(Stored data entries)
--------
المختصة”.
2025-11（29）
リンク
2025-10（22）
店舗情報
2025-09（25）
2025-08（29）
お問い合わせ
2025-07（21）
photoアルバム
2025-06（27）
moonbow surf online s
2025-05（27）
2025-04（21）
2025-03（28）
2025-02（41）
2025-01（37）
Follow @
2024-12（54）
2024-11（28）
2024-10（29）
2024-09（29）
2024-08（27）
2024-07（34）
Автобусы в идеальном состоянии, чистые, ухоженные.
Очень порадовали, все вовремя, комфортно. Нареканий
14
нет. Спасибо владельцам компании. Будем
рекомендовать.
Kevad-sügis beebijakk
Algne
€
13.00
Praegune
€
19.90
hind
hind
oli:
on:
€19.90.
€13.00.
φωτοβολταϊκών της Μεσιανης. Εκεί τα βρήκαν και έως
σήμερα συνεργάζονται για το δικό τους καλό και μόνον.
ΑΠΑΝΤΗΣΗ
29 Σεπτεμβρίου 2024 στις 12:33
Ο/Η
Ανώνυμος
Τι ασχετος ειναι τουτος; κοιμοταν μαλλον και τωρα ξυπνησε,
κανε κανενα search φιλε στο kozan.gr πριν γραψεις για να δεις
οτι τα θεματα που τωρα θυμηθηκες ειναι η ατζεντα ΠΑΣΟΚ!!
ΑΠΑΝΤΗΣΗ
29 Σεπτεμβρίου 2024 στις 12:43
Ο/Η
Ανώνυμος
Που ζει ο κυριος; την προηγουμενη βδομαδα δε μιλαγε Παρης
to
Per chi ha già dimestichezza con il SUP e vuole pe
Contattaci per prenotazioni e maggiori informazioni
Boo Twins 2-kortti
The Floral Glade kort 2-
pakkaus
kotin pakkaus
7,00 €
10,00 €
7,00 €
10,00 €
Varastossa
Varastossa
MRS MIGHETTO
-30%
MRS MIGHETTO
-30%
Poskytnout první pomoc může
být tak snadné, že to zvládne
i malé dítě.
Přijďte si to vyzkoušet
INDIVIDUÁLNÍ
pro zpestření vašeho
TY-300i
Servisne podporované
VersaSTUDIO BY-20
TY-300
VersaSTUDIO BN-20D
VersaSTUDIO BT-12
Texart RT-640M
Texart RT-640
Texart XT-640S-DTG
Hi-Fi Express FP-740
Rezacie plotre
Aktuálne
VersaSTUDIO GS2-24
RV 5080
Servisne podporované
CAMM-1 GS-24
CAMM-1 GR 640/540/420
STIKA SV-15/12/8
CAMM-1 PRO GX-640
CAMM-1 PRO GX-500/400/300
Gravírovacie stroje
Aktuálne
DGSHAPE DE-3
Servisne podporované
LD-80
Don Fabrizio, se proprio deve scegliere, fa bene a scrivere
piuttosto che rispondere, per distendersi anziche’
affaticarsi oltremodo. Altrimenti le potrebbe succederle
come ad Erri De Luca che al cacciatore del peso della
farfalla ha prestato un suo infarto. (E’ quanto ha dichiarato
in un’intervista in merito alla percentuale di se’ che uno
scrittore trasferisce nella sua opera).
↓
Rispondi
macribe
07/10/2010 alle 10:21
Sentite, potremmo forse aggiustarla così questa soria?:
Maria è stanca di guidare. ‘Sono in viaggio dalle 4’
--------
Lines with "ειναι" in the records above: copy every one of them.

# [Exercise answer]
Τι ασχετος ειναι τουτος; κοιμοταν μαλλον και τωρα ξυπνησε,
οτι τα θεματα που τωρα θυμηθηκες ειναι η ατζεντα ΠΑΣΟΚ!!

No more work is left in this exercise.